Outcome 1: Positive lift (statistically significant)
If the treatment group shows a positive lift with at least 95% confidence, your hypothesis has been validated. This is the green light to scale. However, don’t just look at the conversion count; look at the incremental cost per acquisition (iCPA). You can calculate this by taking the total ad spend of the treatment group and dividing it by the number of conversions that occurred above the control group baseline. This iCPA is your true north metric for determining the profitability of your creative strategy.
Outcome 2: Negative lift
It can be discouraging to see that a new, expensive video asset actually performed worse than the original. However, this is a highly valuable result. A negative lift suggests that the new creative may be causing friction, perhaps by being too disruptive or failing to resonate with the target audience. In some cases, a high skip rate on a video can signal to the algorithm that the content is irrelevant, leading to reduced delivery. If you see a negative lift, pause the treatment arm immediately and use the insights to pivot your creative direction.

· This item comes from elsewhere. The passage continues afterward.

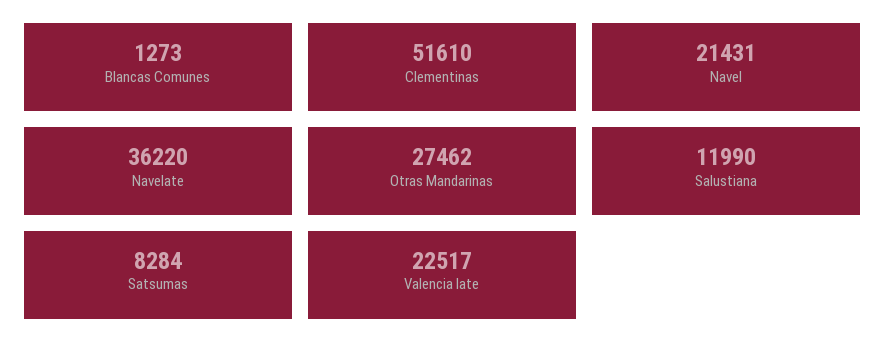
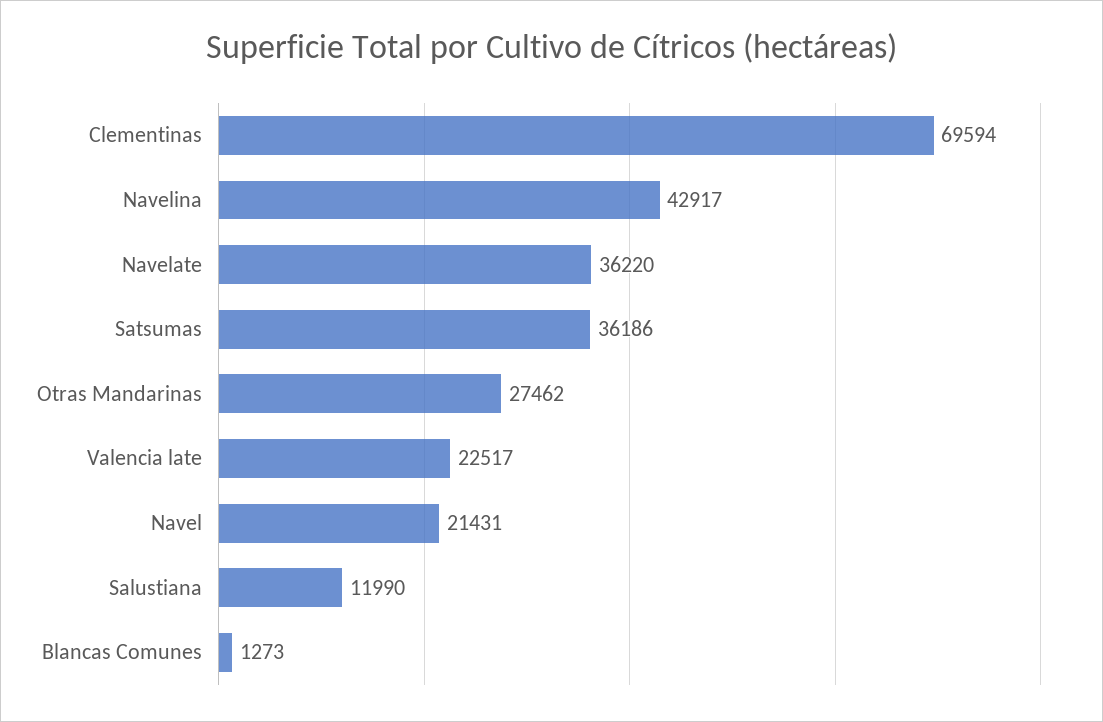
Clementinas: 51610 -> 69594
Satsumas: 8284 -> 36186
Navelina: none -> 42917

Outcome 3: Inconclusive result
If the results show no clear winner after four weeks, it usually means one of two things: either you didn’t have enough conversion volume, or the creatives were too similar. If the assets you are testing are only slightly different (e.g., a different color button or a slightly modified headline), they are unlikely to drive a statistically significant difference in a high-volume environment like Demand Gen. For your next test, try a “radical differentiation” strategy—test a highly polished cinematic video against a raw, user-generated content (UGC) style video to see which direction the audience prefers.
Prove creative impact with incrementality testing
In an era where AI-driven bidding and automated targeting have leveled the playing field, creative has become the most significant lever a marketer can pull to drive performance. However, creative is also one of the most expensive and time-consuming parts of the marketing process. You cannot afford to rely on “gut feelings” or “vanity metrics” like likes and views when deciding where to allocate your production budget.
Demand Gen is a powerful vehicle for visual storytelling, but its true value is often hidden behind the complexities of modern user journeys. By utilizing asset uplift experiments, you provide your stakeholders with the scientific evidence needed to justify continued investment. These tests move the conversation from “We think this video looks great” to “We know this video drives a 12% incremental lift in revenue.”
Start by establishing your baseline today. Use these experiments to build a roadmap of what works, and let the data guide your creative evolution. In the competitive landscape of digital advertising, those who master the art of measuring incrementality are the ones who will ultimately win the market.